Microsoft has announced that a recently discovered vulnerability in its Internet Explorer browser may have affected a wide range of its users, especially Windows XP users.
There have been a limited number of targeted attacks that attempt to exploit users of Internet Explorer (IE) operating on versions 6 to 11. Microsoft has confirmed it is aware of “limited, targeted attacks” to exploit IE users and that the “vulnerability exists in the way that Internet Explorer accesses an object in memory that has been deleted or has not been properly allocated”.
The flaw was discovered by FireEye Inc who believe that several U.S. companies may already have been abused. FireEye Inc have said that “a sophisticated group of hackers have been exploiting the bug in a campaign dubbed Operation Clandestine Fox.” FireEye Inc spokesperson Vitor De Souza said “it’s a campaign of targeted attacks seemingly against U.S. based firms, currently tied to defence and financial sectors,” and that “it’s unclear what the motives of this attack group are, at this point.

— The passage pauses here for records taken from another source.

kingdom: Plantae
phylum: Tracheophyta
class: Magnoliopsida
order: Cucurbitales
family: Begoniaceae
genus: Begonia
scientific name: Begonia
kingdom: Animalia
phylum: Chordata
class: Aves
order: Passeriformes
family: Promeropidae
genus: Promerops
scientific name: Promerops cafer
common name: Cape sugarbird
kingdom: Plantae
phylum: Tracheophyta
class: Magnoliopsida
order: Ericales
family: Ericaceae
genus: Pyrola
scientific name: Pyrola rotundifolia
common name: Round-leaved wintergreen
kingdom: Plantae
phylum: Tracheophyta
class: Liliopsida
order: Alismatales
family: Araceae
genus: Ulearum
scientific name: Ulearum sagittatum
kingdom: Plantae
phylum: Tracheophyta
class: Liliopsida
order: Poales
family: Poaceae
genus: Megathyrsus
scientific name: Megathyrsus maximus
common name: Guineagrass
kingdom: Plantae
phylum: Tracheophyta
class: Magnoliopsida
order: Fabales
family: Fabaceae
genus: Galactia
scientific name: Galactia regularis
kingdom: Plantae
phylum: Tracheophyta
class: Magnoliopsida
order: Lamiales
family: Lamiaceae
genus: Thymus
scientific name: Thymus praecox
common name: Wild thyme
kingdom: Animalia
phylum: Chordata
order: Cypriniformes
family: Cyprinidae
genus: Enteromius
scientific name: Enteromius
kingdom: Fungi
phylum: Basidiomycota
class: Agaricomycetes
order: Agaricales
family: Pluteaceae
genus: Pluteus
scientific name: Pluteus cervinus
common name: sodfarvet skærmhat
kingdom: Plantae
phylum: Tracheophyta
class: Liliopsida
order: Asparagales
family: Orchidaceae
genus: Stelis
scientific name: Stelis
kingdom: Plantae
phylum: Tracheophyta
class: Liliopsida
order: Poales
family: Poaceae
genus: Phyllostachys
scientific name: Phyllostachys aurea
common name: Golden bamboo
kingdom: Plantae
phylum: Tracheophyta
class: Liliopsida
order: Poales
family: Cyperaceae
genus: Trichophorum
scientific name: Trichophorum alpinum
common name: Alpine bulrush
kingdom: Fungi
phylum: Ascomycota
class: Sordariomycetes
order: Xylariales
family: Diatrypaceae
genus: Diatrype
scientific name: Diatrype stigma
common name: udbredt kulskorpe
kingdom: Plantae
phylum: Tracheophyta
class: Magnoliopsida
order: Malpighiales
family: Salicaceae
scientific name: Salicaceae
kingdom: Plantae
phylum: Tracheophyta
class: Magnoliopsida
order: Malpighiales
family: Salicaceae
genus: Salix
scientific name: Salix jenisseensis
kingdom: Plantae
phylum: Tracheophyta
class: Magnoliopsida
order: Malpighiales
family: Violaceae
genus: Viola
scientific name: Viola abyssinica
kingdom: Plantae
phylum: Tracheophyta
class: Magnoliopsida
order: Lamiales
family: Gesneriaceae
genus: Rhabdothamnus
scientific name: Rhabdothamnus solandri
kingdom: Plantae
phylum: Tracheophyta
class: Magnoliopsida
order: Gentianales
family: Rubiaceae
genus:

It appears to be broad-spectrum intel gathering.”
Microsoft have confirmed that they are investigating the flaw and that it will take “appropriate” steps; however the flaw will be of major concern to users of the Windows XP operating system.
Windows XP users have been told that from 8th April 2014, there will no longer be any support to the operating system as the company is looking to invest its time and finances into up and coming projects. Because of this, there won’t be any further security updates to any Windows XP software, meaning the operating system is especially vulnerable to this latest attack.
Cybersecurity firm Symantec have conducted tests and have confirmed that “the vulnerability crashes Internet Explorer on Windows XP.” Microsoft have suggested businesses and consumers still operating on Windows XP should upgrade to a newer alternative and install a patch as soon as it comes available as hackers looking to exploit the flaw could potentially create a lot of damage. Those who aren’t on Windows XP and use Internet Explorer should install the Microsoft patch as soon as it becomes available.